В Кочабамбе толпы боливийцев окружили помещение водопроводной компании. Такие же толпы стояли вокруг президентского дворца. Тогда разгневанным боливийцам удалось сломить жадность и упорство Всемирного банка, изгнать корпоратократию, нанеся чувствительное поражение империи, едва ли не самой могущественной за всю историю человечества. Они готовы были отдать жизни за свое дело. Так что же их пробудило?

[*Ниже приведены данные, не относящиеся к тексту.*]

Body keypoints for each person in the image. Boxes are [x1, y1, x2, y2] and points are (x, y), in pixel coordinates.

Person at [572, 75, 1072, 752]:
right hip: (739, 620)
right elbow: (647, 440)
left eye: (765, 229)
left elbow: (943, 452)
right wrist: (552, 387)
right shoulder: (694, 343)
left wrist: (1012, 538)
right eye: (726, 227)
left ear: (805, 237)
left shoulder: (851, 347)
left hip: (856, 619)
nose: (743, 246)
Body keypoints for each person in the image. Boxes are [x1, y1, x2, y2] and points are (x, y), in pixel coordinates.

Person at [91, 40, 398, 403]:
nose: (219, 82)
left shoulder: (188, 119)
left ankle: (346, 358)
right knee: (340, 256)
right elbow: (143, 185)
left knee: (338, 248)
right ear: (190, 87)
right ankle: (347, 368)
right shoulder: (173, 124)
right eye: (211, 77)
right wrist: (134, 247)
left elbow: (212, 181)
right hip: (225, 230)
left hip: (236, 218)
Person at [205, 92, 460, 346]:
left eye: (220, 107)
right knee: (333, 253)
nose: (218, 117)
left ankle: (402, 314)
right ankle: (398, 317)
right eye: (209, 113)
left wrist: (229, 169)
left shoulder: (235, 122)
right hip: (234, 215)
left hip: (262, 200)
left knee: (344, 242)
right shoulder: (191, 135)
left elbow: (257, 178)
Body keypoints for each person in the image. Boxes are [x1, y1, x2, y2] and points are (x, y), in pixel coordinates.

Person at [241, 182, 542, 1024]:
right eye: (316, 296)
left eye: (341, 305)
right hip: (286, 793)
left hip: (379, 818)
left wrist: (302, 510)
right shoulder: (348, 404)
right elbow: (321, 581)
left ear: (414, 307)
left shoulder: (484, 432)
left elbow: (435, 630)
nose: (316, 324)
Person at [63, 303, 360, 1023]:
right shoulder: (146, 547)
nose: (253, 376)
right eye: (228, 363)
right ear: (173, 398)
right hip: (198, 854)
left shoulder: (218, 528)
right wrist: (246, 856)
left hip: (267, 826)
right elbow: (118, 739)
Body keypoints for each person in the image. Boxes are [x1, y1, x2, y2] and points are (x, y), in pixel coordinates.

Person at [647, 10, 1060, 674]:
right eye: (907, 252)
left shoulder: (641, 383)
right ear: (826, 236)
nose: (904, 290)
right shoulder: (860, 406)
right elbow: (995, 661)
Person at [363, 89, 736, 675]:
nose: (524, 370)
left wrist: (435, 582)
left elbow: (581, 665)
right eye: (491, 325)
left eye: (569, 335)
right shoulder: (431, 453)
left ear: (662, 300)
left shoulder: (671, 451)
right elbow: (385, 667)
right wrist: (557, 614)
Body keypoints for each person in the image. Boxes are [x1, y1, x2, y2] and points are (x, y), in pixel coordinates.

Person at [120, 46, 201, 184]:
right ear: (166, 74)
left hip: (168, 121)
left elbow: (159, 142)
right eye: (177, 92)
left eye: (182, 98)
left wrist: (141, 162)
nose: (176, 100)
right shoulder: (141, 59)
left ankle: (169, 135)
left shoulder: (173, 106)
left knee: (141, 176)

Обычно на такие вопросы невозможно дать однозначный ответ — причин всегда много, и все же в данном случае одна представляется мне гораздо более значимой, чем все остальные. Это — человек по имени Эво Моралес. Конечно, выходец из местных индейцев, он был не единственным лидером нового движения народа, но зато единственным, кто стал членом парламента, а затем и кандидатом на президентский пост. Он стал главным символом и катализатором борьбы пробудившегося народа Боливии.